Chronique

Plaistow

Live At Bimhuis

Johann Bourquenez (p), Vincent Ruiz (b), Cyril Bondi (dms).

Label / Distribution : DYFL (Plaistow Music)

Plaistow vient d’annoncer la fin de son aventure. Il y avait pourtant chez ces Helvètes quelque chose qui ressemblait fort à de l’entêtement. Au point qu’il faut saluer, une dernière fois, la détermination qui avait conduit ce trio de l’épure à inoculer à tous ceux qui s’approchaient de sa musique son doux venin minimaliste et incantatoire.
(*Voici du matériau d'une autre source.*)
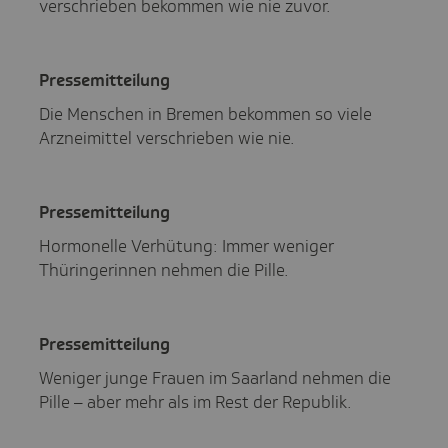
verschrieben bekommen wie nie zuvor.
Pres­se­mit­tei­lung
Die Menschen in Bremen bekommen so viele
Arzneimittel verschrieben wie nie.
Pres­se­mit­tei­lung
Hormonelle Verhütung: Immer weniger
Thüringerinnen nehmen die Pille.
Pres­se­mit­tei­lung
Weniger junge Frauen im Saarland nehmen die
Pille – aber mehr als im Rest der Republik.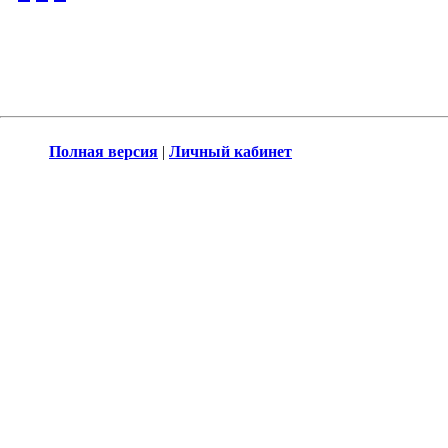
Полная версия
|
Личный кабинет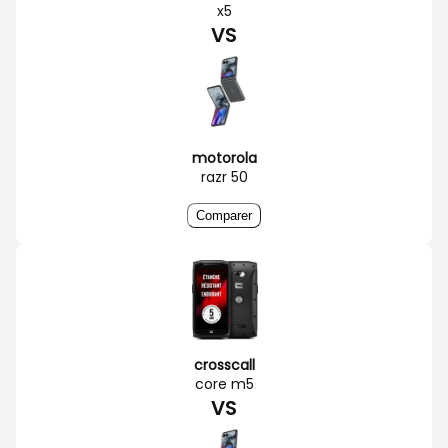
x5
VS
motorola
razr 50
Comparer
crosscall
core m5
VS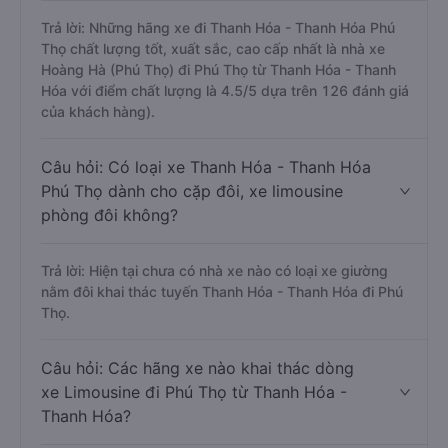
Trả lời: Những hãng xe đi Thanh Hóa - Thanh Hóa Phú
Thọ chất lượng tốt, xuất sắc, cao cấp nhất là nhà xe
Hoàng Hà (Phú Thọ) đi Phú Thọ từ Thanh Hóa - Thanh
Hóa với điểm chất lượng là 4.5/5 dựa trên 126 đánh giá
của khách hàng).
Câu hỏi: Có loại xe Thanh Hóa - Thanh Hóa
Phú Thọ dành cho cặp đôi, xe limousine
phòng đôi không?
Trả lời: Hiện tại chưa có nhà xe nào có loại xe giường
nằm đôi khai thác tuyến Thanh Hóa - Thanh Hóa đi Phú
Thọ.
Câu hỏi: Các hãng xe nào khai thác dòng
xe Limousine đi Phú Thọ từ Thanh Hóa -
Thanh Hóa?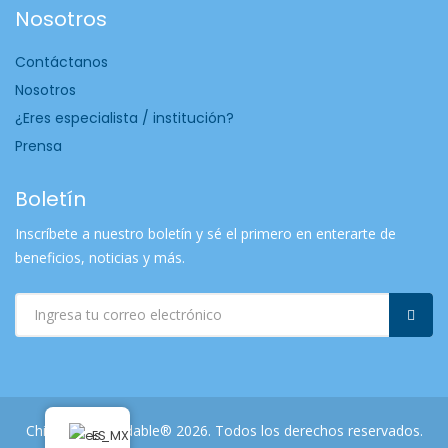
Nosotros
Contáctanos
Nosotros
¿Eres especialista / institución?
Prensa
Boletín
Inscríbete a nuestro boletín y sé el primero en enterarte de
beneficios, noticias y más.
Chihuahua Saludable® 2026. Todos los derechos reservados.
ES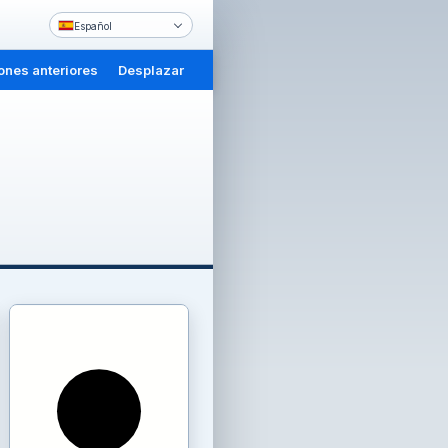
Español
ones anteriores
Desplazar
Si le groupe existait depuis une dizaine d’années (sa première trace discographique portait un titre peu commun : Los Criminales Reciclados En Conductores De Autobuses), c’est à partir de l’année 2010 et de l’album The Crow qu’il avait choisi d’emprunter un chemin qui l’emmenait vers des contrées arides et mystérieuses, souvent plongées dans le clair-obscur de l’intranquillité. Trois albums avaient confirmé un ressenti de nature oxymorique, à mi-chemin entre obsession et contemplation : Lacrimosa (2012), Citadelle (2012) (ce dernier faisant entendre néanmoins des échos plus formellement jazz que les trois autres) et Titan (2015). À chaque fois, Plaistow captivait et happait ceux qui le voulaient bien vers son inconnu, où s’épanouissait une rythmique hypnotique conduite par la contrebasse de Vincent Ruiz (ce dernier ayant succédé depuis Citadelle à Raphaël Ortis) et la batterie de Cyril Bondi. De quoi stimuler les obsessions tout aussi rythmiques du piano de Johann Bourquenez, dont le son parfois étouffé alternait martèlement et longues échappées célestes. Surtout, le pianiste savait installer le silence comme élément constitutif de son jeu.

Titan avait des allures d’aboutissement tant sa démarche paraissait radicale, sous le prétexte d’une exploration en quatorze étapes des lunes de Saturne (dont Titan est la plus grosse). C’est lui qui offre la matière première (en quatre alunissages seulement : « Hyperion », « Phoebe », « Iapetus » et « Hélène ») de Live At Bimhuis, enregistré en mars 2016 dans un club de jazz d’Amsterdam après une longue tournée. C’est donc pour le public l’occasion d’éprouver de façon plus charnelle la force atypique de cette musique. Et pour mieux incarner un « splendide isolement », l’album voit le jour sous la seule forme très élégante d’un vinyle bleu dont le tirage est limité à 300 copies. Les retardataires bénéficieront néanmoins d’une séance de rattrapage avec la possibilité de s’en procurer la version numérique sur le site internet du groupe.

Le résultat est sans appel : Live At Bimhuis est le carnet de bord de quatre longues plongées – peut-être vaudrait-il mieux parler d’immersions ? – et de l’avancée, implacable et sûre de son fait, d’un Plaistow qui, plus que jamais, définissait les contours d’une musique singulière et farouche, dont on s’approche sans que pour autant tous ses mystères soient dévoilés. Qu’on ne se laisse pas impressionner cependant par son apparence distante : Live At Bimhuis, tout comme son prédécesseur, est avant tout une invitation à se laisser transporter ailleurs, sans réticence. Inutile de résister en effet, tant le voyage est impressionnant. Embarquement immédiat, en attendant d’autres aventures qui ne manqueront pas d’advenir.